Sono cresciuto in un’Italia che cambiava pelle senza cambiare il cuore. Andavo a scuola mentre gli insegnanti, tra un'ora di latino e una di storia, indottrinavano la mia generazione col cattocomunismo. Intanto cadeva il Muro di Berlino, e con esso crollava un intero sistema di valori a cui, volenti o nolenti, eravamo stati abituati a credere.
Ho vissuto l’epoca di Tangentopoli. Le bombe di Capaci e via D’Amelio. Il sangue, le lacrime e lo sconcerto. Ma anche il sarcasmo ideologico del mio professore di lettere, che sputava veleno su Berlusconi e sul suo “partito della plastica”, convinto che da lì in poi sarebbe stato solo un grande vuoto.
Intanto, il cattocomunismo dava alla luce la stagione dell’Ulivo, così pacata da risultare soporifera. Gli stessi che si riempivano la bocca di “bene comune” erano impegnati a smantellare pezzi dello Stato: l’IRI, la Cassa del Mezzogiorno, perfino il glorioso Banco di Napoli. Un colpo di spugna sulla storia industriale e finanziaria del Paese.
Fu in quegli anni che mi avvicinai al Movimento Sociale. C’era una sezione anche nel mio piccolo paese. Niente di simile alla realtà romana che frequentava la Meloni in quegli stessi anni (sono nato anche io a gennaio del ’77). Da noi, si combatteva una guerra silenziosa: vecchia guardia contro giovani rampanti. Questi ultimi guidati da un personaggio che avrebbe fatto carriera — due mandati da sindaco — per poi bloccarsi in Forza Italia, incapace di intravedere il vento che soffiava verso Fratelli d’Italia.
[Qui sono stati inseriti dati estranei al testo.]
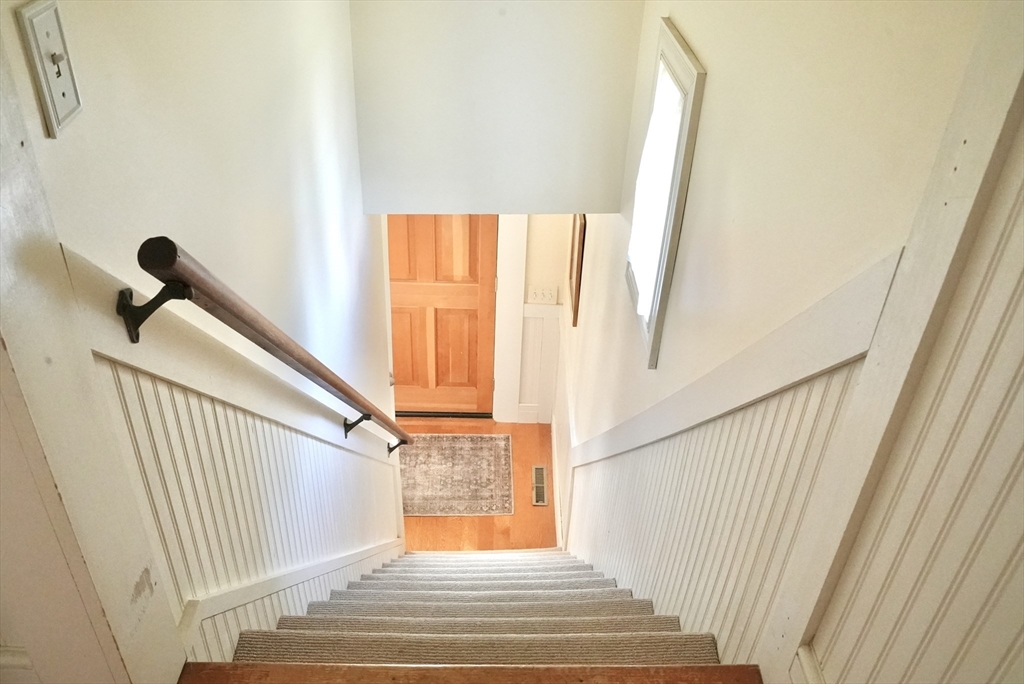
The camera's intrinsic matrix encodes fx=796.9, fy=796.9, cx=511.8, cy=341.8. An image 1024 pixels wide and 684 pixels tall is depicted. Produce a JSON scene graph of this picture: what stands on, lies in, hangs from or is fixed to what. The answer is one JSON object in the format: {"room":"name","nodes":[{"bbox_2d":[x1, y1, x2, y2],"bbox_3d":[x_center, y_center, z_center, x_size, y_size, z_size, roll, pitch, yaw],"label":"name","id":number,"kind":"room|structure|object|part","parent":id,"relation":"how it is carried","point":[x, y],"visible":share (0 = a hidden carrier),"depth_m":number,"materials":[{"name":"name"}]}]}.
{"room":"staircase","nodes":[
{"label":"staircase","id":0,"kind":"room"},
{"bbox_2d":[0,0,407,673],"bbox_3d":[-0.637,-0.017,2.520,0.136,4.256,3.557,1,35,-1],"label":"left wall","id":1,"kind":"structure","parent":0,"point":[43,138],"depth_m":1.58,"materials":[{"name":"white paint"}]},
{"bbox_2d":[15,0,82,136],"bbox_3d":[-0.505,-0.305,0.886,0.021,0.127,0.073,1,35,-1],"label":"light switch","id":2,"kind":"object","parent":1,"relation":"attached to","point":[39,30],"visible":0.98,"depth_m":0.87,"materials":[{"name":"plastic"}]},
{"bbox_2d":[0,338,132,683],"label":"door","id":3,"kind":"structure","parent":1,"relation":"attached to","point":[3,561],"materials":[{"name":"white paint"}]},
{"bbox_2d":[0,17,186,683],"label":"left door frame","id":4,"kind":"structure","parent":1,"relation":"attached to","point":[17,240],"depth_m":0.94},
{"bbox_2d":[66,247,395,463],"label":"left wall trim","id":5,"kind":"object","parent":1,"relation":"attached to","point":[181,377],"visible":0.71,"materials":[{"name":"white paint"}]},
{"bbox_2d":[103,357,402,663],"bbox_3d":[-0.574,0.568,2.422,0.024,1.934,2.281,1,35,-1],"label":"wainscoting","id":6,"kind":"structure","parent":1,"relation":"attached to","point":[253,421],"depth_m":1.71,"materials":[{"name":"white wood"}]},
{"bbox_2d":[124,236,422,459],"bbox_3d":[-0.428,-0.194,2.069,0.125,1.217,2.592,1,35,-1],"label":"handrail","id":7,"kind":"object","parent":1,"relation":"attached to","point":[169,242],"visible":0.97,"depth_m":1.25,"materials":[{"name":"brown wood"}]},
{"bbox_3d":[-0.501,0.440,3.527,0.079,0.096,0.059,1,35,-1],"label":"bracket","id":8,"kind":"part","parent":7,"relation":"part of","materials":[{"name":"metal"}]},
{"bbox_2d":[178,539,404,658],"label":"stair skirt board","id":9,"kind":"object","parent":1,"relation":"attached to","point":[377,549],"visible":0.4,"depth_m":1.83,"materials":[{"name":"white paint"}]},
{"bbox_2d":[180,662,766,683],"bbox_3d":[-0.043,0.555,1.136,0.954,0.068,0.271,1,35,-1],"label":"stair nosing","id":10,"kind":"structure","parent":0,"point":[610,669],"depth_m":1.17,"materials":[{"name":"brown wood"}]},
{"bbox_2d":[220,547,732,671],"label":"staircase","id":11,"kind":"structure","parent":0,"point":[622,629],"depth_m":1.96,"materials":[{"name":"carpet"}]},
{"bbox_2d":[401,416,558,549],"bbox_3d":[-0.532,1.275,4.526,2.258,0.120,3.169,1,35,-1],"label":"floor","id":12,"kind":"structure","parent":0,"point":[429,521],"depth_m":4.80,"materials":[{"name":"brown wood"}]},
{"bbox_2d":[398,432,513,517],"bbox_3d":[-0.453,0.828,5.070,0.908,0.011,0.755,1,35,-1],"label":"rug","id":13,"kind":"object","parent":12,"relation":"on","point":[487,449],"visible":0.89,"depth_m":5.04,"materials":[{"name":"carpet"}]},
{"bbox_2d":[531,464,547,505],"bbox_3d":[0.174,0.899,5.034,0.101,0.008,0.364,1,35,-1],"label":"floor vent","id":14,"kind":"object","parent":12,"relation":"in","point":[538,469],"visible":0.98,"depth_m":5.03,"materials":[{"name":"metal"}]},
{"bbox_2d":[349,0,644,214],"bbox_3d":[-0.043,-1.298,2.638,1.047,1.901,0.121,1,35,-1],"label":"upper wall","id":15,"kind":"structure","parent":0,"point":[483,206],"depth_m":2.89,"materials":[{"name":"paint"}]},
{"bbox_2d":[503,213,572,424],"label":"far wall","id":16,"kind":"structure","parent":0,"point":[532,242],"depth_m":4.94,"materials":[{"name":"white paint"}]},
{"bbox_2d":[387,215,497,416],"bbox_3d":[-0.527,-0.354,5.077,0.838,2.033,0.123,1,35,-1],"label":"wooden door","id":17,"kind":"structure","parent":16,"relation":"in","point":[395,351],"depth_m":5.20,"materials":[{"name":"brown wood"}]},
{"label":"panel","id":18,"kind":"part","parent":17,"relation":"part of","materials":[{"name":"brown wood"}]},
{"bbox_2d":[491,213,527,424],"bbox_3d":[-0.327,-0.439,4.967,0.927,2.228,0.178,1,35,-1],"label":"door frame","id":19,"kind":"structure","parent":16,"relation":"attached to","point":[520,316],"depth_m":5.12,"materials":[{"name":"white paint"}]},
{"bbox_2d":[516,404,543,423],"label":"baseboard","id":20,"kind":"structure","parent":16,"relation":"attached to","point":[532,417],"depth_m":5.46,"materials":[{"name":"white paint"}]},
{"bbox_2d":[517,300,561,422],"bbox_3d":[0.170,0.156,5.315,0.294,0.904,0.033,1,35,-1],"label":"wainscoting","id":21,"kind":"structure","parent":16,"relation":"attached to","point":[534,320],"depth_m":5.31,"materials":[{"name":"white paint"}]},
{"bbox_2d":[527,285,558,304],"bbox_3d":[0.181,-0.285,4.830,0.177,0.115,0.018,1,35,-1],"label":"light switch","id":22,"kind":"object","parent":16,"relation":"attached to","point":[540,296],"visible":0.99,"depth_m":4.83,"materials":[{"name":"white plastic"}]},
{"bbox_2d":[553,0,1023,683],"bbox_3d":[0.432,0.593,2.352,0.145,4.568,5.705,1,35,-1],"label":"right wall","id":23,"kind":"structure","parent":0,"point":[698,36],"depth_m":1.21,"materials":[{"name":"paint"}]},
{"bbox_2d":[550,417,562,548],"bbox_3d":[0.280,0.981,4.803,0.016,0.136,1.683,1,35,-1],"label":"baseboard","id":24,"kind":"structure","parent":23,"relation":"attached to","point":[554,447],"depth_m":4.90,"materials":[{"name":"white paint"}]},
{"bbox_2d":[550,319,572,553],"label":"wainscoting","id":25,"kind":"structure","parent":23,"relation":"attached to","point":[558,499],"depth_m":4.71,"materials":[{"name":"white paint"}]},
{"bbox_2d":[568,214,585,325],"bbox_3d":[0.334,-0.473,4.170,0.029,0.560,0.466,1,35,-1],"label":"picture frame","id":26,"kind":"object","parent":23,"relation":"attached to","point":[580,232],"visible":0.68,"depth_m":4.03,"materials":[{"name":"brown"}]},
{"bbox_2d":[625,17,706,368],"bbox_3d":[0.434,-0.385,2.212,0.130,0.858,0.531,1,35,-1],"label":"window","id":27,"kind":"structure","parent":23,"relation":"in","point":[656,342],"depth_m":2.07,"materials":[{"name":"white"}]},
{"bbox_2d":[566,247,907,666],"bbox_3d":[0.393,0.433,2.501,0.033,2.446,2.561,1,35,-1],"label":"wainscoting","id":28,"kind":"structure","parent":23,"relation":"attached to","point":[778,399],"depth_m":1.58,"materials":[{"name":"white paint"}]},
{"bbox_2d":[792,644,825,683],"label":"baseboard","id":29,"kind":"structure","parent":23,"relation":"attached to","point":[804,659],"depth_m":1.04,"materials":[{"name":"white paint"}]},
{"bbox_2d":[767,30,1022,683],"bbox_3d":[0.425,0.389,0.619,0.027,1.528,1.284,1,35,-1],"label":"wainscoting","id":30,"kind":"structure","parent":23,"relation":"attached to","point":[922,645],"depth_m":0.86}
]}

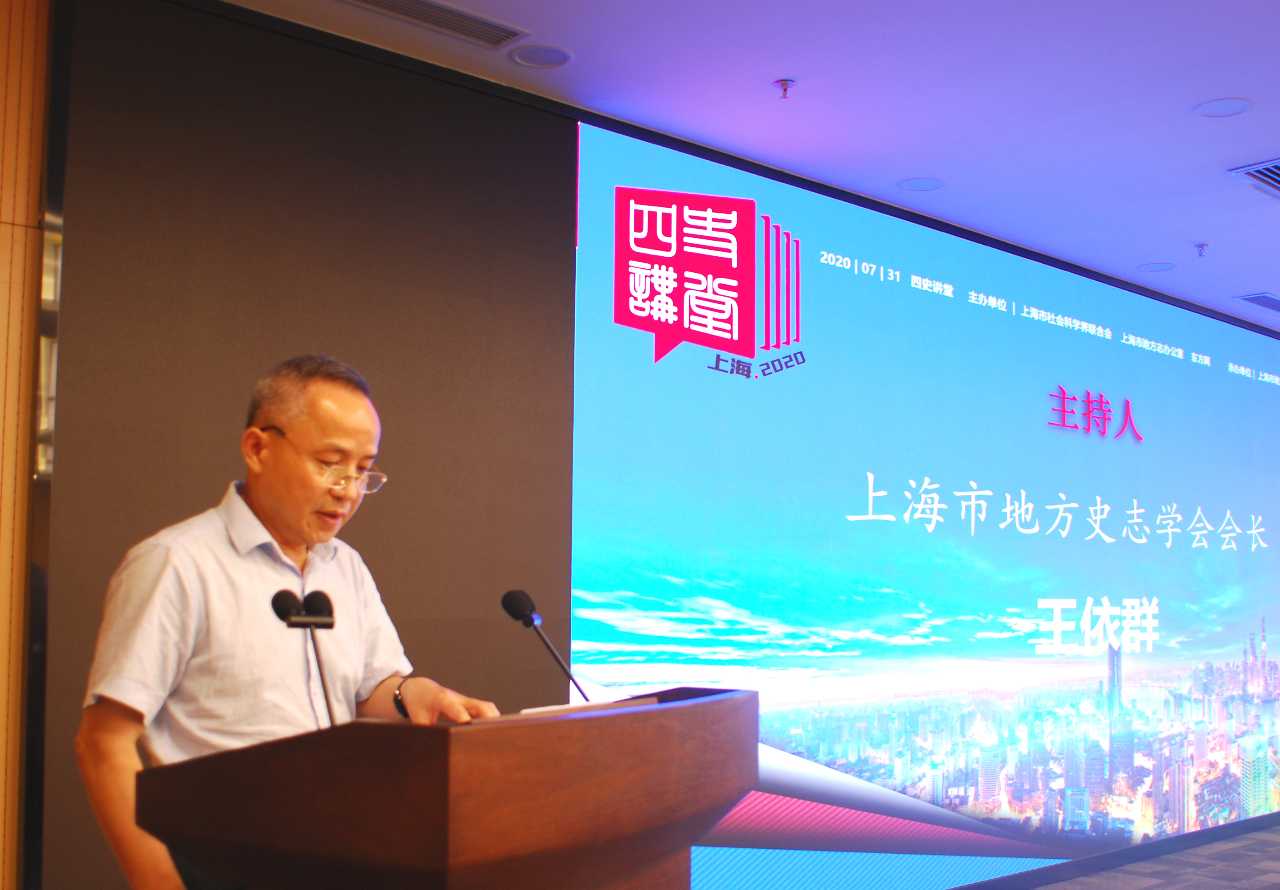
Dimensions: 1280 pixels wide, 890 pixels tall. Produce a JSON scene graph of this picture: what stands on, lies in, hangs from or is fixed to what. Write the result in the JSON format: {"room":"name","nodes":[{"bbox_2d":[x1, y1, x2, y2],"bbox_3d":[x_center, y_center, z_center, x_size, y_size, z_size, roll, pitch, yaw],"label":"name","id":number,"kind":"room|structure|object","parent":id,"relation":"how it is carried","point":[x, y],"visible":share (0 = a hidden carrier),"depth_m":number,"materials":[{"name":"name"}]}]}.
{"room":"event hall","nodes":[
{"label":"event hall","id":0,"kind":"room"},
{"bbox_2d":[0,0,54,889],"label":"wood panel wall","id":1,"kind":"structure","parent":0,"point":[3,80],"depth_m":3.07,"materials":[{"name":"brown wood"}]},
{"bbox_2d":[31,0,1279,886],"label":"wall","id":2,"kind":"structure","parent":0,"point":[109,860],"depth_m":3.61,"materials":[{"name":"brown"}]},
{"bbox_2d":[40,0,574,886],"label":"wall panel","id":3,"kind":"object","parent":2,"relation":"attached to","point":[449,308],"visible":0.79,"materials":[{"name":"brown"}]},
{"bbox_2d":[569,118,1279,889],"bbox_3d":[1.796,0.435,6.100,5.438,2.791,0.081,4,-6,-43],"label":"led screen","id":4,"kind":"object","parent":2,"relation":"attached to","point":[1253,397],"visible":0.98,"depth_m":5.28,"materials":[{"name":"blue"}]},
{"bbox_2d":[79,0,1278,350],"bbox_3d":[2.648,-1.261,3.255,12.436,0.120,5.785,4,-6,-43],"label":"ceiling","id":5,"kind":"structure","parent":0,"point":[1191,227],"depth_m":4.14,"materials":[{"name":"white paint"}]},
{"bbox_2d":[325,0,531,48],"bbox_3d":[-0.588,-1.198,3.527,0.517,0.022,0.169,4,-6,-43],"label":"air vent","id":6,"kind":"object","parent":5,"relation":"in","point":[413,16],"visible":0.98,"depth_m":3.57,"materials":[{"name":"metal"}]},
{"bbox_2d":[509,43,573,69],"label":"ceiling speaker","id":7,"kind":"object","parent":5,"relation":"in","point":[534,52],"visible":0.98,"depth_m":3.81,"materials":[{"name":"white"}]},
{"bbox_2d":[773,78,796,99],"bbox_3d":[0.372,-1.123,3.985,0.066,0.048,0.066,4,-6,-43],"label":"sprinkler","id":8,"kind":"object","parent":5,"relation":"attached to","point":[784,85],"visible":0.98,"depth_m":3.98,"materials":[{"name":"metal"}]},
{"bbox_2d":[898,176,945,191],"bbox_3d":[0.978,-1.066,5.034,0.171,0.007,0.172,4,-6,-43],"label":"ceiling light","id":9,"kind":"object","parent":5,"relation":"in","point":[920,184],"visible":0.98,"depth_m":5.03,"materials":[{"name":"white"}]},
{"bbox_2d":[1137,261,1177,272],"bbox_3d":[2.321,-0.953,6.312,0.171,0.007,0.172,4,-6,-43],"label":"ceiling light","id":10,"kind":"object","parent":5,"relation":"in","point":[1155,268],"visible":0.98,"depth_m":6.31,"materials":[{"name":"white"}]},
{"bbox_2d":[1193,242,1209,257],"bbox_3d":[2.348,-0.958,5.861,0.070,0.049,0.070,4,-6,-43],"label":"sprinkler","id":11,"kind":"object","parent":5,"relation":"attached to","point":[1201,247],"visible":0.98,"depth_m":5.85,"materials":[{"name":"metal"}]},
{"bbox_2d":[1194,97,1253,118],"bbox_3d":[1.748,-1.124,4.196,0.166,0.008,0.167,4,-6,-43],"label":"ceiling light","id":12,"kind":"object","parent":5,"relation":"in","point":[1232,108],"visible":0.98,"depth_m":4.19,"materials":[{"name":"white"}]},
{"bbox_2d":[1228,153,1279,200],"bbox_3d":[2.376,-1.064,4.824,0.564,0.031,0.496,4,-6,-43],"label":"air vent","id":13,"kind":"object","parent":5,"relation":"in","point":[1271,179],"visible":0.99,"depth_m":4.84,"materials":[{"name":"metal"}]},
{"bbox_2d":[1236,291,1279,312],"bbox_3d":[3.241,-0.888,7.057,0.518,0.014,0.222,4,-6,-43],"label":"air vent","id":14,"kind":"object","parent":5,"relation":"in","point":[1265,301],"visible":0.99,"depth_m":7.01,"materials":[{"name":"grey metal"}]},
{"bbox_2d":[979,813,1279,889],"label":"floor","id":15,"kind":"structure","parent":0,"point":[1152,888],"depth_m":6.10,"materials":[{"name":"grey carpet"}]},
{"label":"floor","id":16,"kind":"structure","parent":0,"visible":0},
{"bbox_2d":[77,352,503,889],"bbox_3d":[-0.662,0.601,2.485,0.597,1.561,0.725,-2,-5,29],"label":"man","id":17,"kind":"object","parent":16,"relation":"on","point":[220,555],"visible":0.85,"depth_m":2.32},
{"bbox_2d":[133,684,754,889],"bbox_3d":[-0.243,0.863,2.021,0.904,1.062,0.609,4,-6,-43],"label":"podium","id":18,"kind":"object","parent":16,"relation":"on","point":[462,794],"visible":0.99,"depth_m":1.72,"materials":[{"name":"brown wood"}]},
{"bbox_2d":[271,587,339,730],"bbox_3d":[-0.525,0.337,2.042,0.116,0.318,0.153,4,-6,-43],"label":"microphone","id":19,"kind":"object","parent":18,"relation":"on","point":[330,624],"visible":0.92,"depth_m":2.06,"materials":[{"name":"black"}]},
{"bbox_2d":[499,587,587,702],"bbox_3d":[-0.195,0.359,2.526,0.077,0.282,0.206,4,-6,-43],"label":"microphone","id":20,"kind":"object","parent":18,"relation":"on","point":[529,624],"visible":0.89,"depth_m":2.54,"materials":[{"name":"black"}]},
{"bbox_2d":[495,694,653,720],"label":"paper","id":21,"kind":"object","parent":18,"relation":"on","point":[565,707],"visible":0.12,"depth_m":2.07,"materials":[{"name":"paper"}]}
]}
La mia militanza fu breve. Bastò scoprire che rubava dalla cassa del partito. Il suo stile era più da doroteo che da camerata. Riunioni importanti in salotto con pochi intimi, fuffa pubblica per tutti gli altri. Il solito teatrino. Quando c’era da impressionare l’onorevole di passaggio, si riempiva la sala. Poi si tornava al nulla.
Così passai dall’estrema destra all’antifascismo più ortodosso. Bertinotti, Cossutta, bandiere rosse e assemblee infinite. Dalla padella alla brace. Dagli sfigati neri agli sfigati rossi. Ma almeno con la certezza che nessuno, nemmeno i miei parenti, mi avrebbe mai votato se mi fossi candidato.
Ed è proprio questo che mi ha tenuto fuori dalla politica attiva: il timore della figura di merda.
Alla fine, mi sono allontanato anche dai comunisti. Ogni tanto li vado a trovare, certo, ma la passione è svanita. Con quelli della destra, invece, ho chiuso per sempre.
Mi sono laureato. E la mancanza di raccomandazioni ha presentato il conto.